At the moment we are seeing a revival of small and regional museums all over the world, different historical paths in Europe (but also the Silk Road!), etc have been organised. We are turning back to the objects, originals, which are our media. With an honest presentation we do attract visitors.
 
Book. Knowledge. Reason exhibition at the City Museum of Ljubljana © Andrej Peunik / MGML
 

You're also the president of International Committee for Regional Museums. Can you tell us a bit about the role this organisation plays?

International Committee for Regional Museums (ICR) is committee of The International Council of Museums (ICOM) is the world's umbrella museum association, which was established in 1946. The ICR co-operates with many small/local/regional museums all over the world, exchanging ideas, experiences and good (or not so good) practices. The themes we discuss are internal topics and now we are even more engaged with wider society: working with communities, dealing with natural disasters, problems of tourism, political situations, migrations.

Best souvenir to buy from the museum gift shop?

The monograph on the history of Ljubljana - we are about to publish the English translation. The Museum Water Bottle.

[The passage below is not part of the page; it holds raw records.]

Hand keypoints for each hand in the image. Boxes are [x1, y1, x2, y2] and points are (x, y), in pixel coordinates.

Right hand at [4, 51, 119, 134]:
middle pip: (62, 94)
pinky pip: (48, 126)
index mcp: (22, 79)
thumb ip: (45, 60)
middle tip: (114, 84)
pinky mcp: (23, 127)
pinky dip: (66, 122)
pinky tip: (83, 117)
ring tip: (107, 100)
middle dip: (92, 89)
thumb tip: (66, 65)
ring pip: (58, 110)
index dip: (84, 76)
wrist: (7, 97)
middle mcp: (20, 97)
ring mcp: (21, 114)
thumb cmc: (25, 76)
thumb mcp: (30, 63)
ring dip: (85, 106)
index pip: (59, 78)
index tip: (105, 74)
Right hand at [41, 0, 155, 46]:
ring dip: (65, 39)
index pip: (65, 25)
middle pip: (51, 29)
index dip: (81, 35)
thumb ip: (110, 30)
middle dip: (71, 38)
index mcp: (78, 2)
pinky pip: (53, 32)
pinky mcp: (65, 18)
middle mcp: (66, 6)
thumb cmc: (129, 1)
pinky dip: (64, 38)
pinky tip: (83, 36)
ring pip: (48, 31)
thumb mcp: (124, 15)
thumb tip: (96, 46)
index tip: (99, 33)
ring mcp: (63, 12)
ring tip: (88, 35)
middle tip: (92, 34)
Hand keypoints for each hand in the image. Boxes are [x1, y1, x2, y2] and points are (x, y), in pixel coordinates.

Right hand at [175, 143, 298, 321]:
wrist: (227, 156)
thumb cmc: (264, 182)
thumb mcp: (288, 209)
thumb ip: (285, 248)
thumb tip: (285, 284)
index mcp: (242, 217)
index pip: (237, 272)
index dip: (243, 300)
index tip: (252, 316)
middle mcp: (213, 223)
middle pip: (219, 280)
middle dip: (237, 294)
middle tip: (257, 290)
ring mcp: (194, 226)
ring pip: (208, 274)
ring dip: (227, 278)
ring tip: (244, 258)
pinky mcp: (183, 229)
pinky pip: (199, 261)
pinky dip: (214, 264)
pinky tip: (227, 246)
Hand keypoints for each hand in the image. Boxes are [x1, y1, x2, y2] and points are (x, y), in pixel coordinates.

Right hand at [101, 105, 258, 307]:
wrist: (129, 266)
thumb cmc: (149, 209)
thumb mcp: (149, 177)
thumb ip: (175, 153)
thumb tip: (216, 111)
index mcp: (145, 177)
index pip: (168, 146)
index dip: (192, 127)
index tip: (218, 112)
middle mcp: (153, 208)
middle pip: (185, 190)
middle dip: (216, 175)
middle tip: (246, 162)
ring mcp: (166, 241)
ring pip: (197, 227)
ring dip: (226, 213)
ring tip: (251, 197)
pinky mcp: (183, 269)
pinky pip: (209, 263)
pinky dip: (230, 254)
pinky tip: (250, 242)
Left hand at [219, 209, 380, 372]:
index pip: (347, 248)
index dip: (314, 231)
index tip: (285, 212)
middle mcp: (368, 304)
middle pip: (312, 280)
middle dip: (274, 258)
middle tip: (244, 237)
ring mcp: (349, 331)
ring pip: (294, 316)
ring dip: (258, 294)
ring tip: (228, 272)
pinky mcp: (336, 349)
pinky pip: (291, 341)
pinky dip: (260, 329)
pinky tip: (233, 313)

Yunan, a boy from the Nuba Mountains in Africa, marked this bottle with a unique imprint of his hand. And Museum Water, Water For the Future.

How do you like to spend your free time in Ljubljana? Any tips for our readers?

Visiting City museum exhibition of course, and perhaps thinking it over with a cup of good coffee in the museum cafe. Climbing up to the Castle for an excellent view, and strolling around the medieval area old town.